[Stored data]
*****

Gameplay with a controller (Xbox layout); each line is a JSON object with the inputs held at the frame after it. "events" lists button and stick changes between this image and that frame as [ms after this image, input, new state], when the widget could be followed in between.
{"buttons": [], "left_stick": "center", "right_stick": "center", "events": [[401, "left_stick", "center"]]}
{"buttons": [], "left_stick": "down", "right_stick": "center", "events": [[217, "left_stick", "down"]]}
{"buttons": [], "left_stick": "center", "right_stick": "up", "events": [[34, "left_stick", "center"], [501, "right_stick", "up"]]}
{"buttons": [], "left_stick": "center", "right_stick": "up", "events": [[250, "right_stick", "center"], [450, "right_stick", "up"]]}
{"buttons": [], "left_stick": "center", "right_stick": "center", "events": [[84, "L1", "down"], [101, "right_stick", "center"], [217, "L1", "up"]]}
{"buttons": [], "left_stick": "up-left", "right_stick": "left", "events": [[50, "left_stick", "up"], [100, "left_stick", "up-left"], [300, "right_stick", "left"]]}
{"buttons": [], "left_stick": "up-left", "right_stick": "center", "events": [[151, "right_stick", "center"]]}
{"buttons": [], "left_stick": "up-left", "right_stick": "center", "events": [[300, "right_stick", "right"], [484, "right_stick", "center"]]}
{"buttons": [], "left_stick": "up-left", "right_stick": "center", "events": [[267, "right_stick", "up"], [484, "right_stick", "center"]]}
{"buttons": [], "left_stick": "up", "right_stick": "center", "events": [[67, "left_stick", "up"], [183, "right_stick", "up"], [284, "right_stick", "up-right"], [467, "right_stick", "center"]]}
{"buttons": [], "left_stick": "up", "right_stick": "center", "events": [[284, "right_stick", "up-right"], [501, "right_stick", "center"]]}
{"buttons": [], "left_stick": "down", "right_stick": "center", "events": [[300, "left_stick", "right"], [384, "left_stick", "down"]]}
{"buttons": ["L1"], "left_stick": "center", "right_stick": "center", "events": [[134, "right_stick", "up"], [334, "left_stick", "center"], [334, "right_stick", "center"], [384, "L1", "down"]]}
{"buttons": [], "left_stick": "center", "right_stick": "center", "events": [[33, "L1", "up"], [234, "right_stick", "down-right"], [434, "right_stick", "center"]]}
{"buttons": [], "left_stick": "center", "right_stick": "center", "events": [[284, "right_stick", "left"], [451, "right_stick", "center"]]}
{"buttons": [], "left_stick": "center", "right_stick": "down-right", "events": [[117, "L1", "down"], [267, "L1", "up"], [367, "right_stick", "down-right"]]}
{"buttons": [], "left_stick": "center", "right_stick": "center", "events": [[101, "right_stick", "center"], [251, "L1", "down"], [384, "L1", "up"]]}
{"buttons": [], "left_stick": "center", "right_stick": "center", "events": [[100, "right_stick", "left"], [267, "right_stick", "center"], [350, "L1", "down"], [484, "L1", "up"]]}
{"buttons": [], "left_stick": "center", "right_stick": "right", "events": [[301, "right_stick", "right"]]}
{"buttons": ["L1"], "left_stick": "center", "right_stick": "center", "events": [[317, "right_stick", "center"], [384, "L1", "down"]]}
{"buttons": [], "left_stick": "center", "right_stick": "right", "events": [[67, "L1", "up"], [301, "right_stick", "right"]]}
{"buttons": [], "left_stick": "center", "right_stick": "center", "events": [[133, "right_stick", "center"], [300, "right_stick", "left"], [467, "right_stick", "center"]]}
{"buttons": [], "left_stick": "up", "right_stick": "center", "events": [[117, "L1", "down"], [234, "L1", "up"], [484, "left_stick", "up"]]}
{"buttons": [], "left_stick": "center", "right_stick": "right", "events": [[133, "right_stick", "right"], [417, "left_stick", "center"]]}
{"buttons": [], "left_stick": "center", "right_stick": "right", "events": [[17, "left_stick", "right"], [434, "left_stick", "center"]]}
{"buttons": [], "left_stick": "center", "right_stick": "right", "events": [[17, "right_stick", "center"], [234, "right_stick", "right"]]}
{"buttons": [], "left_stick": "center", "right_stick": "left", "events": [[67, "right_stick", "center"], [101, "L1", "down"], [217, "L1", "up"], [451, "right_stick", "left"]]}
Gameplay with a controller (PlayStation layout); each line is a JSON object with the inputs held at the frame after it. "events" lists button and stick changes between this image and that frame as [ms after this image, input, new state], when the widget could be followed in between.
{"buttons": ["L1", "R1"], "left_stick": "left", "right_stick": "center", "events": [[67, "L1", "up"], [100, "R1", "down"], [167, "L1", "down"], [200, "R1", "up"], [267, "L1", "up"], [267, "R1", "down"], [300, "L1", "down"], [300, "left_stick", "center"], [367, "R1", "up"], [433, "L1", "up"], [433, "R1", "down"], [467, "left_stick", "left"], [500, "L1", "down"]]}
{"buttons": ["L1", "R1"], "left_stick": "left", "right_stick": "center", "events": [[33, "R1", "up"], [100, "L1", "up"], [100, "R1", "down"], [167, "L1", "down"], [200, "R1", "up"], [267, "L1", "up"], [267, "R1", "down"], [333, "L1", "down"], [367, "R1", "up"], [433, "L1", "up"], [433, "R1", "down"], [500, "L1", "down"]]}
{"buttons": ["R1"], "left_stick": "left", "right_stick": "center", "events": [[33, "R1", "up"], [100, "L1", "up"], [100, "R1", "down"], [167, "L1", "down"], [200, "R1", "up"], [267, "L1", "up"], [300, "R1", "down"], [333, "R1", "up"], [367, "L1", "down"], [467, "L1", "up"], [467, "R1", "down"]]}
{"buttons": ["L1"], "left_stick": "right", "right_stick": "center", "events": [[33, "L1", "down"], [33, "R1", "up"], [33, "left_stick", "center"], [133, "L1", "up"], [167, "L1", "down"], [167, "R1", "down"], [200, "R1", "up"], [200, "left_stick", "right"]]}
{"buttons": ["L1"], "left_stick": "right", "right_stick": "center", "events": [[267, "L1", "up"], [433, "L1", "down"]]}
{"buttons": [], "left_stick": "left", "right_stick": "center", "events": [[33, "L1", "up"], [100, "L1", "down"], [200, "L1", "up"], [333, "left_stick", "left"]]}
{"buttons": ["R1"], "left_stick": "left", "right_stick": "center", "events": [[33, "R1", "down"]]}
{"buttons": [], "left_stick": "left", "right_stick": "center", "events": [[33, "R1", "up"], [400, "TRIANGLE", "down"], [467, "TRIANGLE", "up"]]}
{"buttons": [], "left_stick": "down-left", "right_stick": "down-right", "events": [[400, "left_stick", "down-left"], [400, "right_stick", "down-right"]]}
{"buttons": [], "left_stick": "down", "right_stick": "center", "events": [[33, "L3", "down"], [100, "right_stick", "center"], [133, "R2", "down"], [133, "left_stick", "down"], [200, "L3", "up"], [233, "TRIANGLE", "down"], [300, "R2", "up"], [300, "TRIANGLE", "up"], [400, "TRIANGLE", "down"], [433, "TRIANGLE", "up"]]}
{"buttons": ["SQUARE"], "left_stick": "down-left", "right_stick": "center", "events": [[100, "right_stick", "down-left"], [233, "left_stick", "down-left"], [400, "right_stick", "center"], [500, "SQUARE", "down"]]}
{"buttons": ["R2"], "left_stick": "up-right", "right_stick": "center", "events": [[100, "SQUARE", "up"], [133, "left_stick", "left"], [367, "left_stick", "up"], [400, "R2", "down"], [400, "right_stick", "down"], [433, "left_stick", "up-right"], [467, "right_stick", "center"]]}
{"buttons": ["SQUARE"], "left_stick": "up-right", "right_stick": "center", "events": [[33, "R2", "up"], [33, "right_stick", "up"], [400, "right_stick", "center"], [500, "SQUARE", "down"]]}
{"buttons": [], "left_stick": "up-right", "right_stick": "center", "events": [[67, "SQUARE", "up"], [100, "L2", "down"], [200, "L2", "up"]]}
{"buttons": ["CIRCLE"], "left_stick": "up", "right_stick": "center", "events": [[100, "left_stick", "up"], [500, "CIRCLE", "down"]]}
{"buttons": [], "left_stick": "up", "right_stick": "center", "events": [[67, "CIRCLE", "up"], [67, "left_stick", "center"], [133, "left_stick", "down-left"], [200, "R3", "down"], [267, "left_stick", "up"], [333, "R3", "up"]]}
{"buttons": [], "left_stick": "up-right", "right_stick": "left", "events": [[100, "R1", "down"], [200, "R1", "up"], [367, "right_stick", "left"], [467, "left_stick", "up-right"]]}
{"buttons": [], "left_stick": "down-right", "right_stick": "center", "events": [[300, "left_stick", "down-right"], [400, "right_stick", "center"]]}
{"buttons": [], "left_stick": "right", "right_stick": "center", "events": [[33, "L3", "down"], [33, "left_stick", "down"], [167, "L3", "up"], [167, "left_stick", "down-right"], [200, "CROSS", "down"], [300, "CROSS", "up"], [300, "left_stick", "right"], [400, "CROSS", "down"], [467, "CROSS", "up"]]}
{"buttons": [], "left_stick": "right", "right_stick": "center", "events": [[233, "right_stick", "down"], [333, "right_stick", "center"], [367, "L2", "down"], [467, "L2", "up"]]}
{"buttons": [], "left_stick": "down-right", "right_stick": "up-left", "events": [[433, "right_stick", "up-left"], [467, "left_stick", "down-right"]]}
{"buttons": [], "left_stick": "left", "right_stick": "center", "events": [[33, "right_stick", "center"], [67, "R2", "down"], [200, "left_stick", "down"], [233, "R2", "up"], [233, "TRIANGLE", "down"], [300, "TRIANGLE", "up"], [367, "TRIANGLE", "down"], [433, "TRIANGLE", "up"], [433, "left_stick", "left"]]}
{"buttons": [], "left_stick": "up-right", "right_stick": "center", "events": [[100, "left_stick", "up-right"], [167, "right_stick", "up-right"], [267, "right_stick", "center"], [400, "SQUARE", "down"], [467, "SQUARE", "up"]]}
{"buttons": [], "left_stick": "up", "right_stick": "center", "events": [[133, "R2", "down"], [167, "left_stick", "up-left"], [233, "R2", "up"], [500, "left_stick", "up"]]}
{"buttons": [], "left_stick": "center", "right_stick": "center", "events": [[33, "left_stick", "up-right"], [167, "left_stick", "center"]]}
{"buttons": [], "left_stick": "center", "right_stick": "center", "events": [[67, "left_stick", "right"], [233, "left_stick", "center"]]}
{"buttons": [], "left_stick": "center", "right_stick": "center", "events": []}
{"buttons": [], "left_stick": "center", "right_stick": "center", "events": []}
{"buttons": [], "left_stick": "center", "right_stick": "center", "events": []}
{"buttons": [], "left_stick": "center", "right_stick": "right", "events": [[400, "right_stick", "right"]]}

*****

* What needs to be done: Count the lines in the records above that contain the word "each", and give only the number.

* Task response: 2